What to work on
Arrange every line of the records below into a Markdown table with two columns, "Row" and "Line". Number each row in the first column, and skip any blank lines.

[Records from a data collection]
════

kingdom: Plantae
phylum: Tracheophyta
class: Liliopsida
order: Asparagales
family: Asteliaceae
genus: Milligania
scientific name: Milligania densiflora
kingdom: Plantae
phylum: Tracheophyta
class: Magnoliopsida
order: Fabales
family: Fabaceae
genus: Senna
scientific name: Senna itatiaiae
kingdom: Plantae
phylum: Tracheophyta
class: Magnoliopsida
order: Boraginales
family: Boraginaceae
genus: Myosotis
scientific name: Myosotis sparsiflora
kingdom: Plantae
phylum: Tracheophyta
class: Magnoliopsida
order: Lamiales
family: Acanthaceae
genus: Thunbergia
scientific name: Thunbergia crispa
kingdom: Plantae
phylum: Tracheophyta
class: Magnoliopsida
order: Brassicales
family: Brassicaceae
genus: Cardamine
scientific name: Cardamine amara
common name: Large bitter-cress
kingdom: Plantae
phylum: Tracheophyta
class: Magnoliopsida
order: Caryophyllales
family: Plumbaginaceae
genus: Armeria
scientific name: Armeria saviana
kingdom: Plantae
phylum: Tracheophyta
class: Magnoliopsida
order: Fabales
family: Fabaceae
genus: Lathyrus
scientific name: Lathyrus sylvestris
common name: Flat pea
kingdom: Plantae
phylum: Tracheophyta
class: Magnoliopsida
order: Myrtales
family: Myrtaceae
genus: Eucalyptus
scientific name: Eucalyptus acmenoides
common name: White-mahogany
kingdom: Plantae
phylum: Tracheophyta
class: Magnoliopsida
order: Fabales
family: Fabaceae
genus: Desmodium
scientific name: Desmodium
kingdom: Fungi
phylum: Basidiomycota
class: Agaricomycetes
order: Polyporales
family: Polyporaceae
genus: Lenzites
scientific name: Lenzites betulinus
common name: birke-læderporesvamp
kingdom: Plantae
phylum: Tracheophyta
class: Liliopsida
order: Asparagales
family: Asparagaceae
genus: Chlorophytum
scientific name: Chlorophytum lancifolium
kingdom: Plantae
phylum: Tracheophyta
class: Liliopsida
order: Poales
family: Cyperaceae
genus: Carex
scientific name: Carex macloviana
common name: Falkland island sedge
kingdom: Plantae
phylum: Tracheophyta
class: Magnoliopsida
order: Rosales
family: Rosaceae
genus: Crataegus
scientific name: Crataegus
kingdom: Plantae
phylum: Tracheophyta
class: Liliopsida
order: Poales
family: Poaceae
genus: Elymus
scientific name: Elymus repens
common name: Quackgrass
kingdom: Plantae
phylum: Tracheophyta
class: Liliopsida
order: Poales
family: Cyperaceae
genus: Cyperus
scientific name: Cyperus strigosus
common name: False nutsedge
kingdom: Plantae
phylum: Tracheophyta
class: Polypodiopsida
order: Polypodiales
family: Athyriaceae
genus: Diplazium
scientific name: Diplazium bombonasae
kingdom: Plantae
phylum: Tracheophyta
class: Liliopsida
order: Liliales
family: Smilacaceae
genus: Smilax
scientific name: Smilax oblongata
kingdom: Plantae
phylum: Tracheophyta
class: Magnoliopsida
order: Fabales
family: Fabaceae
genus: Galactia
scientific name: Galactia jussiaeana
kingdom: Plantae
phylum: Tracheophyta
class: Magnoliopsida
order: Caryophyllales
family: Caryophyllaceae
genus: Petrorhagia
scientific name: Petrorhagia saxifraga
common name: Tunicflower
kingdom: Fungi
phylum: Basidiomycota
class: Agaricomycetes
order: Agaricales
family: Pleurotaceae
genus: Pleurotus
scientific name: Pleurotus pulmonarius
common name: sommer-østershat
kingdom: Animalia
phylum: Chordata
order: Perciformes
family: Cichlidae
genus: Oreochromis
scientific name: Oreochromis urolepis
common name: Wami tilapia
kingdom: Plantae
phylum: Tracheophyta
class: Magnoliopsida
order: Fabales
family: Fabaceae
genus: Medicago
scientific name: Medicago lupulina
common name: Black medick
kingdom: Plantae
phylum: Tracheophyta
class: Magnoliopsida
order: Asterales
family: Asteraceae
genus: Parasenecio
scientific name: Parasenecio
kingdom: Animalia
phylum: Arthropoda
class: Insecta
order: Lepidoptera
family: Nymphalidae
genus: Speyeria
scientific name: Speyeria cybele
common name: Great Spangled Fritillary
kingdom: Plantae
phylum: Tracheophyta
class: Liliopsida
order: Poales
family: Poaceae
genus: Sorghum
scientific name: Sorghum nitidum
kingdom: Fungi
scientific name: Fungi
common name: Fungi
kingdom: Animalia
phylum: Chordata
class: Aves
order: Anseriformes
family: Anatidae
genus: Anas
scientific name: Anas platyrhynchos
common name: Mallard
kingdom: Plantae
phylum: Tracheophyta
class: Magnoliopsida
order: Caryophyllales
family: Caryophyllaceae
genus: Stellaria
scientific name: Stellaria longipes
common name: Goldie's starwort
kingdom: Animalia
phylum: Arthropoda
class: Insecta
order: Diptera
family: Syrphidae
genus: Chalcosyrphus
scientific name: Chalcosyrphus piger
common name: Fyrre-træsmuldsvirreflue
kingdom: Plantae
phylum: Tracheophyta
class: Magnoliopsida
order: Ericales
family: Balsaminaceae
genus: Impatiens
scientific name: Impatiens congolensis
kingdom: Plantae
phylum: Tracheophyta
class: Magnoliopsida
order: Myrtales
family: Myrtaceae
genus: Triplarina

════

Expected answer
| Row | Line |
|---|---|
| 1 | kingdom: Plantae |
| 2 | phylum: Tracheophyta |
| 3 | class: Liliopsida |
| 4 | order: Asparagales |
| 5 | family: Asteliaceae |
| 6 | genus: Milligania |
| 7 | scientific name: Milligania densiflora |
| 8 | kingdom: Plantae |
| 9 | phylum: Tracheophyta |
| 10 | class: Magnoliopsida |
| 11 | order: Fabales |
| 12 | family: Fabaceae |
| 13 | genus: Senna |
| 14 | scientific name: Senna itatiaiae |
| 15 | kingdom: Plantae |
| 16 | phylum: Tracheophyta |
| 17 | class: Magnoliopsida |
| 18 | order: Boraginales |
| 19 | family: Boraginaceae |
| 20 | genus: Myosotis |
| 21 | scientific name: Myosotis sparsiflora |
| 22 | kingdom: Plantae |
| 23 | phylum: Tracheophyta |
| 24 | class: Magnoliopsida |
| 25 | order: Lamiales |
| 26 | family: Acanthaceae |
| 27 | genus: Thunbergia |
| 28 | scientific name: Thunbergia crispa |
| 29 | kingdom: Plantae |
| 30 | phylum: Tracheophyta |
| 31 | class: Magnoliopsida |
| 32 | order: Brassicales |
| 33 | family: Brassicaceae |
| 34 | genus: Cardamine |
| 35 | scientific name: Cardamine amara |
| 36 | common name: Large bitter-cress |
| 37 | kingdom: Plantae |
| 38 | phylum: Tracheophyta |
| 39 | class: Magnoliopsida |
| 40 | order: Caryophyllales |
| 41 | family: Plumbaginaceae |
| 42 | genus: Armeria |
| 43 | scientific name: Armeria saviana |
| 44 | kingdom: Plantae |
| 45 | phylum: Tracheophyta |
| 46 | class: Magnoliopsida |
| 47 | order: Fabales |
| 48 | family: Fabaceae |
| 49 | genus: Lathyrus |
| 50 | scientific name: Lathyrus sylvestris |
| 51 | common name: Flat pea |
| 52 | kingdom: Plantae |
| 53 | phylum: Tracheophyta |
| 54 | class: Magnoliopsida |
| 55 | order: Myrtales |
| 56 | family: Myrtaceae |
| 57 | genus: Eucalyptus |
| 58 | scientific name: Eucalyptus acmenoides |
| 59 | common name: White-mahogany |
| 60 | kingdom: Plantae |
| 61 | phylum: Tracheophyta |
| 62 | class: Magnoliopsida |
| 63 | order: Fabales |
| 64 | family: Fabaceae |
| 65 | genus: Desmodium |
| 66 | scientific name: Desmodium |
| 67 | kingdom: Fungi |
| 68 | phylum: Basidiomycota |
| 69 | class: Agaricomycetes |
| 70 | order: Polyporales |
| 71 | family: Polyporaceae |
| 72 | genus: Lenzites |
| 73 | scientific name: Lenzites betulinus |
| 74 | common name: birke-læderporesvamp |
| 75 | kingdom: Plantae |
| 76 | phylum: Tracheophyta |
| 77 | class: Liliopsida |
| 78 | order: Asparagales |
| 79 | family: Asparagaceae |
| 80 | genus: Chlorophytum |
| 81 | scientific name: Chlorophytum lancifolium |
| 82 | kingdom: Plantae |
| 83 | phylum: Tracheophyta |
| 84 | class: Liliopsida |
| 85 | order: Poales |
| 86 | family: Cyperaceae |
| 87 | genus: Carex |
| 88 | scientific name: Carex macloviana |
| 89 | common name: Falkland island sedge |
| 90 | kingdom: Plantae |
| 91 | phylum: Tracheophyta |
| 92 | class: Magnoliopsida |
| 93 | order: Rosales |
| 94 | family: Rosaceae |
| 95 | genus: Crataegus |
| 96 | scientific name: Crataegus |
| 97 | kingdom: Plantae |
| 98 | phylum: Tracheophyta |
| 99 | class: Liliopsida |
| 100 | order: Poales |
| 101 | family: Poaceae |
| 102 | genus: Elymus |
| 103 | scientific name: Elymus repens |
| 104 | common name: Quackgrass |
| 105 | kingdom: Plantae |
| 106 | phylum: Tracheophyta |
| 107 | class: Liliopsida |
| 108 | order: Poales |
| 109 | family: Cyperaceae |
| 110 | genus: Cyperus |
| 111 | scientific name: Cyperus strigosus |
| 112 | common name: False nutsedge |
| 113 | kingdom: Plantae |
| 114 | phylum: Tracheophyta |
| 115 | class: Polypodiopsida |
| 116 | order: Polypodiales |
| 117 | family: Athyriaceae |
| 118 | genus: Diplazium |
| 119 | scientific name: Diplazium bombonasae |
| 120 | kingdom: Plantae |
| 121 | phylum: Tracheophyta |
| 122 | class: Liliopsida |
| 123 | order: Liliales |
| 124 | family: Smilacaceae |
| 125 | genus: Smilax |
| 126 | scientific name: Smilax oblongata |
| 127 | kingdom: Plantae |
| 128 | phylum: Tracheophyta |
| 129 | class: Magnoliopsida |
| 130 | order: Fabales |
| 131 | family: Fabaceae |
| 132 | genus: Galactia |
| 133 | scientific name: Galactia jussiaeana |
| 134 | kingdom: Plantae |
| 135 | phylum: Tracheophyta |
| 136 | class: Magnoliopsida |
| 137 | order: Caryophyllales |
| 138 | family: Caryophyllaceae |
| 139 | genus: Petrorhagia |
| 140 | scientific name: Petrorhagia saxifraga |
| 141 | common name: Tunicflower |
| 142 | kingdom: Fungi |
| 143 | phylum: Basidiomycota |
| 144 | class: Agaricomycetes |
| 145 | order: Agaricales |
| 146 | family: Pleurotaceae |
| 147 | genus: Pleurotus |
| 148 | scientific name: Pleurotus pulmonarius |
| 149 | common name: sommer-østershat |
| 150 | kingdom: Animalia |
| 151 | phylum: Chordata |
| 152 | order: Perciformes |
| 153 | family: Cichlidae |
| 154 | genus: Oreochromis |
| 155 | scientific name: Oreochromis urolepis |
| 156 | common name: Wami tilapia |
| 157 | kingdom: Plantae |
| 158 | phylum: Tracheophyta |
| 159 | class: Magnoliopsida |
| 160 | order: Fabales |
| 161 | family: Fabaceae |
| 162 | genus: Medicago |
| 163 | scientific name: Medicago lupulina |
| 164 | common name: Black medick |
| 165 | kingdom: Plantae |
| 166 | phylum: Tracheophyta |
| 167 | class: Magnoliopsida |
| 168 | order: Asterales |
| 169 | family: Asteraceae |
| 170 | genus: Parasenecio |
| 171 | scientific name: Parasenecio |
| 172 | kingdom: Animalia |
| 173 | phylum: Arthropoda |
| 174 | class: Insecta |
| 175 | order: Lepidoptera |
| 176 | family: Nymphalidae |
| 177 | genus: Speyeria |
| 178 | scientific name: Speyeria cybele |
| 179 | common name: Great Spangled Fritillary |
| 180 | kingdom: Plantae |
| 181 | phylum: Tracheophyta |
| 182 | class: Liliopsida |
| 183 | order: Poales |
| 184 | family: Poaceae |
| 185 | genus: Sorghum |
| 186 | scientific name: Sorghum nitidum |
| 187 | kingdom: Fungi |
| 188 | scientific name: Fungi |
| 189 | common name: Fungi |
| 190 | kingdom: Animalia |
| 191 | phylum: Chordata |
| 192 | class: Aves |
| 193 | order: Anseriformes |
| 194 | family: Anatidae |
| 195 | genus: Anas |
| 196 | scientific name: Anas platyrhynchos |
| 197 | common name: Mallard |
| 198 | kingdom: Plantae |
| 199 | phylum: Tracheophyta |
| 200 | class: Magnoliopsida |
| 201 | order: Caryophyllales |
| 202 | family: Caryophyllaceae |
| 203 | genus: Stellaria |
| 204 | scientific name: Stellaria longipes |
| 205 | common name: Goldie's starwort |
| 206 | kingdom: Animalia |
| 207 | phylum: Arthropoda |
| 208 | class: Insecta |
| 209 | order: Diptera |
| 210 | family: Syrphidae |
| 211 | genus: Chalcosyrphus |
| 212 | scientific name: Chalcosyrphus piger |
| 213 | common name: Fyrre-træsmuldsvirreflue |
| 214 | kingdom: Plantae |
| 215 | phylum: Tracheophyta |
| 216 | class: Magnoliopsida |
| 217 | order: Ericales |
| 218 | family: Balsaminaceae |
| 219 | genus: Impatiens |
| 220 | scientific name: Impatiens congolensis |
| 221 | kingdom: Plantae |
| 222 | phylum: Tracheophyta |
| 223 | class: Magnoliopsida |
| 224 | order: Myrtales |
| 225 | family: Myrtaceae |
| 226 | genus: Triplarina |